**Exercise details**
The answer must restate the listing word for word, without its images.

**Provided data**
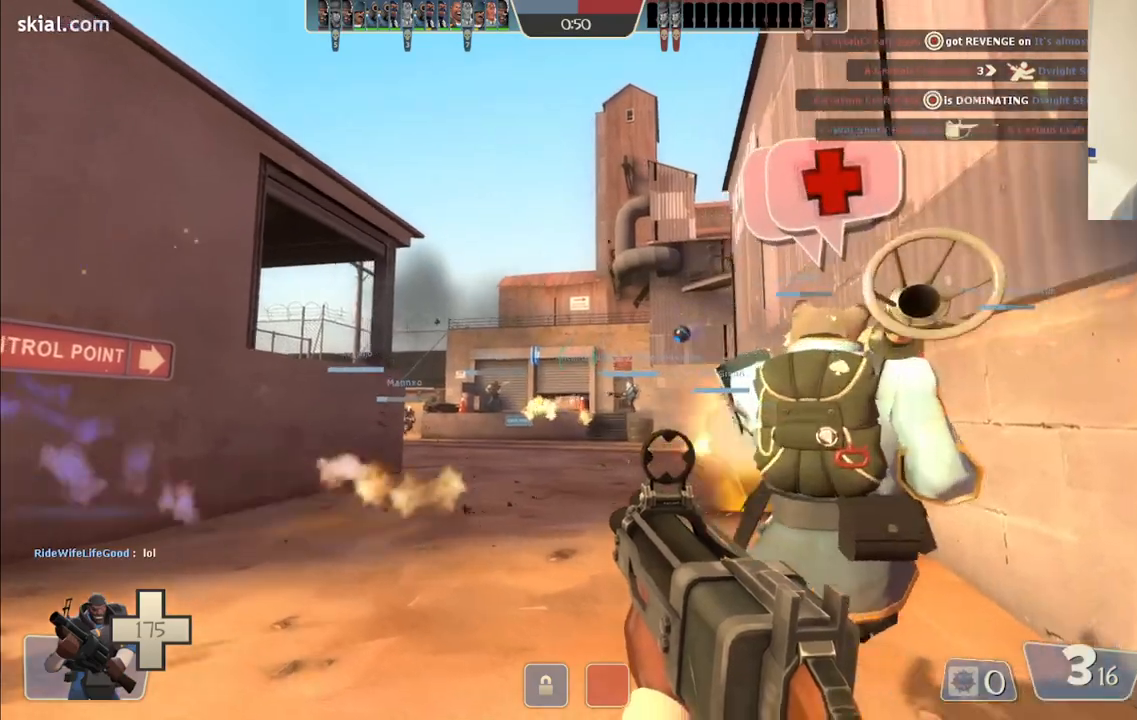
{"buttons": ["R2"], "left_stick": "up-left", "right_stick": "center", "events": []}
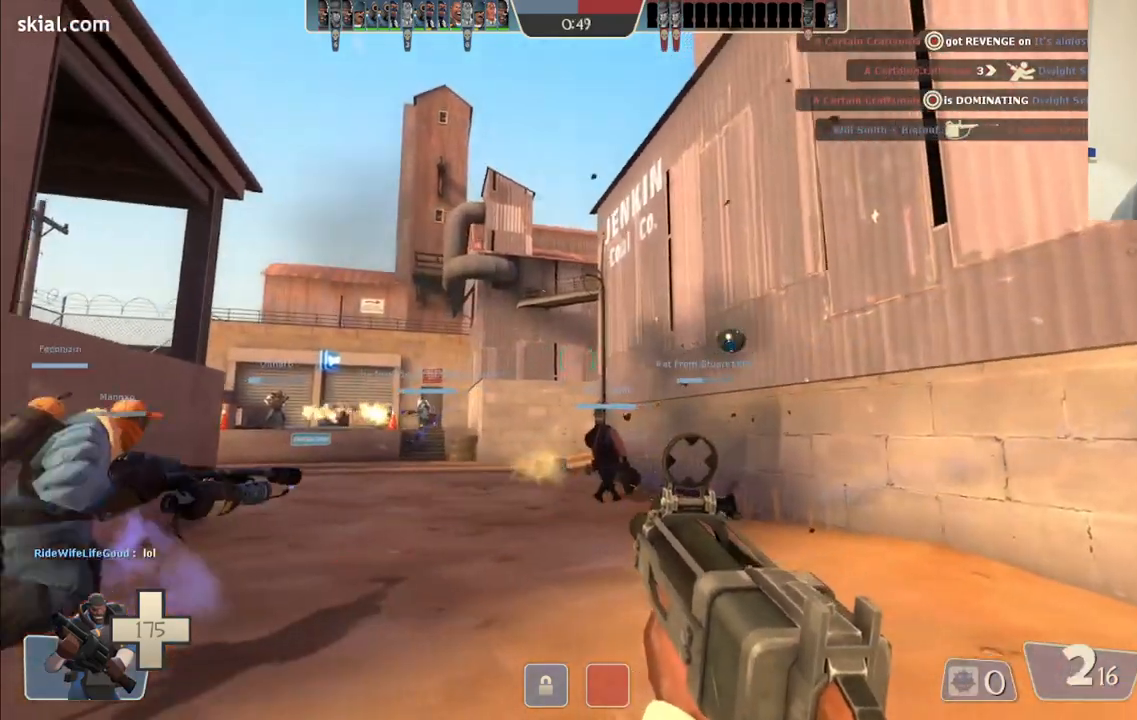
{"buttons": ["R2"], "left_stick": "up-right", "right_stick": "center", "events": [[317, "left_stick", "up"], [433, "left_stick", "up-right"]]}
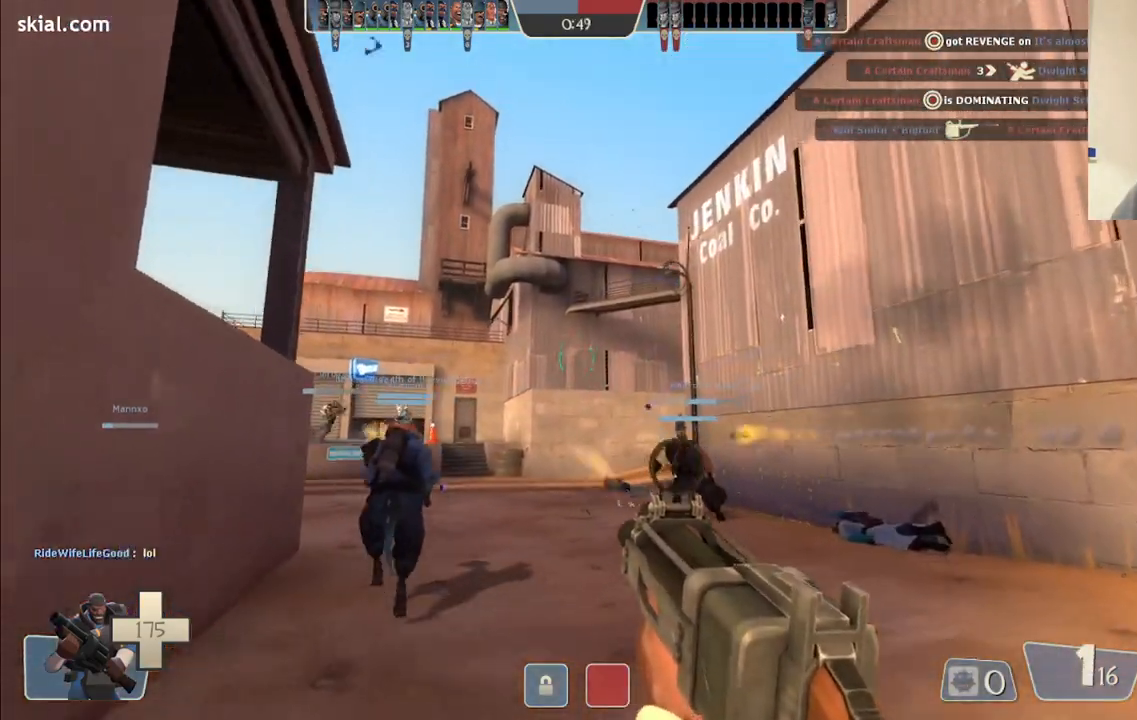
{"buttons": [], "left_stick": "up-right", "right_stick": "center", "events": [[117, "R2", "up"], [250, "SQUARE", "down"], [317, "SQUARE", "up"], [400, "SQUARE", "down"], [467, "SQUARE", "up"]]}
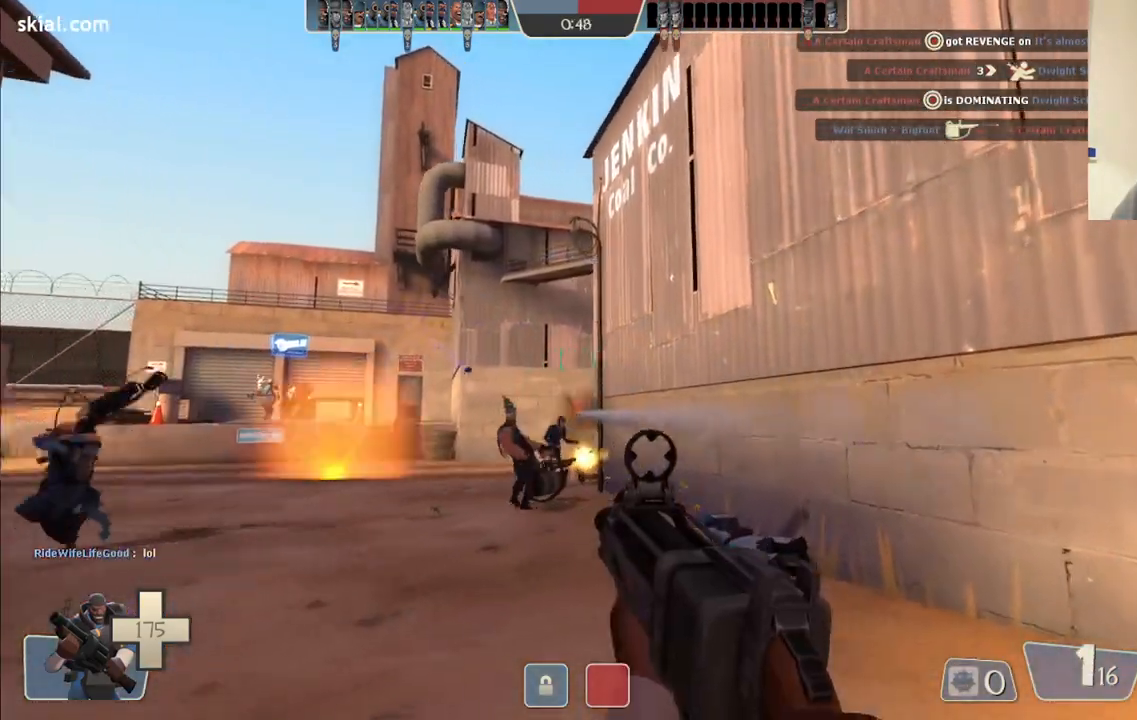
{"buttons": [], "left_stick": "up-right", "right_stick": "center", "events": [[50, "SQUARE", "down"], [133, "SQUARE", "up"], [317, "right_stick", "left"], [450, "right_stick", "center"]]}
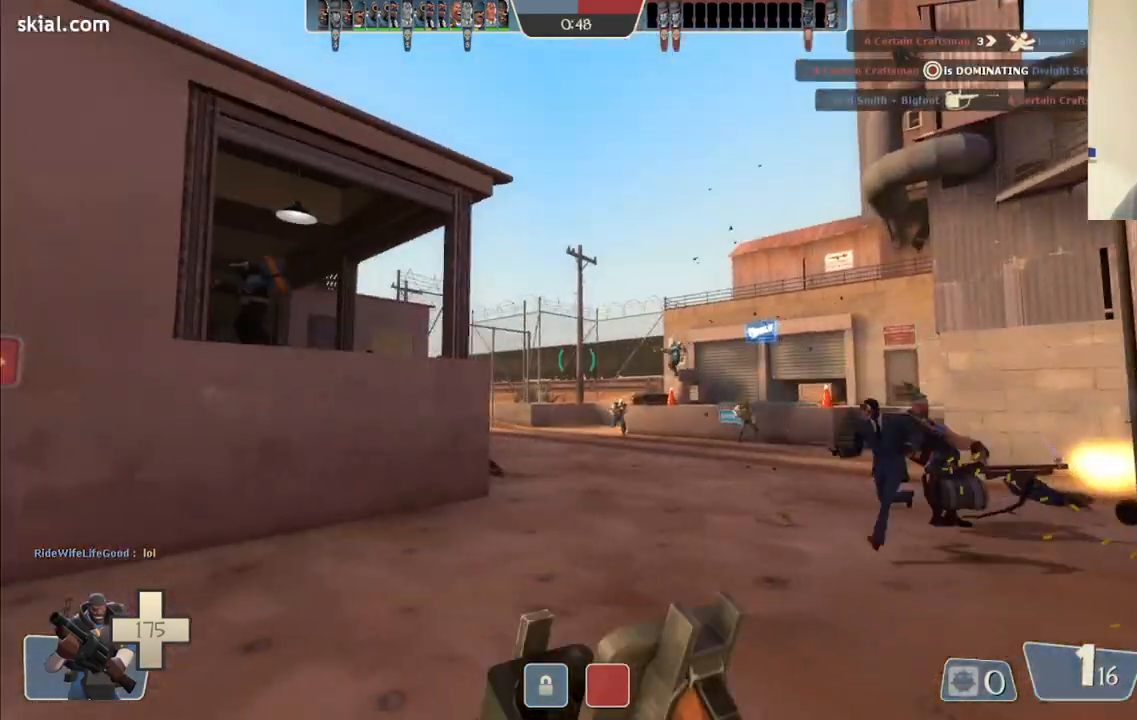
{"buttons": [], "left_stick": "up-right", "right_stick": "right", "events": [[500, "right_stick", "right"]]}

**Worked solution**
{"buttons": ["R2"], "left_stick": "up-left", "right_stick": "center", "events": []}
{"buttons": ["R2"], "left_stick": "up-right", "right_stick": "center", "events": [[317, "left_stick", "up"], [433, "left_stick", "up-right"]]}
{"buttons": [], "left_stick": "up-right", "right_stick": "center", "events": [[117, "R2", "up"], [250, "SQUARE", "down"], [317, "SQUARE", "up"], [400, "SQUARE", "down"], [467, "SQUARE", "up"]]}
{"buttons": [], "left_stick": "up-right", "right_stick": "center", "events": [[50, "SQUARE", "down"], [133, "SQUARE", "up"], [317, "right_stick", "left"], [450, "right_stick", "center"]]}
{"buttons": [], "left_stick": "up-right", "right_stick": "right", "events": [[500, "right_stick", "right"]]}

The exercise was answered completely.